In Sunday's blog I introduced the three probability scoring methods that I'll be using to evaluate the HELP model's predictive performance this season.
To recap, they were:
The logarithmic score, which assigns a forecaster a score of 2+log(p) where p is the probability that he or she assigned to the winning team.
The quadratic score, which assigns a forecaster a score of 1-(1-p)^2 where p is again the probability that he or she assigned to the winning team.
The spherical score, which assigns a forecaster a score of p/sqrt(p^2 + (1-p)^2), where p is yet again the probability that he or she assigned to the winning team.
These measures have been devised over four or five decades to answer the seemingly simple question of which set of probability forecasts for a given set of events is best in light of later knowledge of whether the events to which the forecasts pertained occurred or did not occur.

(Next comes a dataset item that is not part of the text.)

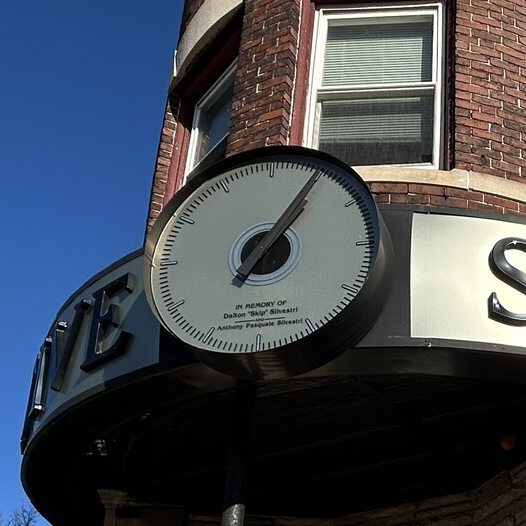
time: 1:05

The logarithmic score is very commonly used in the literature and has empirical support for its superiority in some circumstances. I even read of one teacher who insisted that his students assign probabilities to each of the four suggested answers in a multiple choice test and then used the logarithmic score to grade the papers.
This scoring method is problematic - as that teacher might well have discovered - whenever a forecaster assigns a probability of zero to some event that occurs (or of one to an event that doesn’t occur) because, in that case, the resulting score will be negative infinity at which point things just get silly. Infinity is a bit like the Hotel California: once you've checked in you can never leave. Some users of the logarithmic scoring method fudge this situation by assigning probabilities of 0.01 where a forecaster has chosen a probability of 0, and 0.99 where a forecaster has chosen a probability of 1, but that's the sort of ad hocery that gives the practice a bad name.
Fortunately, in our case this quirk of the logarithmic score will not be a problem since HELP will never forecast a probability of 0 or 1.
Another feature of the logarithmic measure is its tendency to punish forecasters particularly severely if they forecast below about 20% for an event that actually occurs. Consider, for example, that a forecaster assigning a probability of 50% to an event that occurs scores 1 (the logs, by the way, are traditionally done base 2), another forecaster who assigns 35% to that same event scores 0.49, but one who assigns 20% to it scores -0.32.
The quadratic score - also known as the Brier score - has the good manners to always provide a score between 0 and 1, though it is asymmetric in that a forecaster receives a score halfway between the best and the worst possible scores when he or she assigns a probability of 30% to an event that occurs.
The spherical score, probably the least used of the three measures, also produces scores bounded by 0 and 1 and it too is asymmetric, though it gives half marks for a probability of around 37%, which is slightly closer to 50% than is the case for the quadratic score.
A useful way to compare the three scoring methods is to consider the scores they give to tipsters providing various probabilities for an event that occurs relative to what that same method gives for a naive forecaster who always predicts 50%.
Since the values shown in the chart are all relative to the score given for a 50% probability prediction, all three lines attain a value of 1 when the probability is 50%.
What's clear from this chart is how much more discriminating is the logarithmic method. It punishes and rewards forecasts below and above 50% much more than do either of the other methods. The spherical method is the next most discriminating, and the quadratic method is the least discriminating, or kindest if you prefer, of all.
One final feature to note about all three scoring methods is that they reward "truthfulness" - that is, if you think the probability of an event is X% then you'll maximise your score in the long run by predicting a value of X%.
(Since we're on the topic of probability scoring, I note in passing that I did the HELP model an injustice last weekend in that I made its predictions using some dummy data for Round 1 that I had mocked up while preparing for the season rather than using the actual data for Round 1.
I did the same thing to HAMP and LAMP.
Here then are the corrected results for HELP, HAMP and LAMP.
You'll notice that HELP now did in fact outpredict a naive forecaster. Mea culpa.
This correction has done wonders for HAMP's and LAMP's mean APE and has also boosted HAMP's median APE.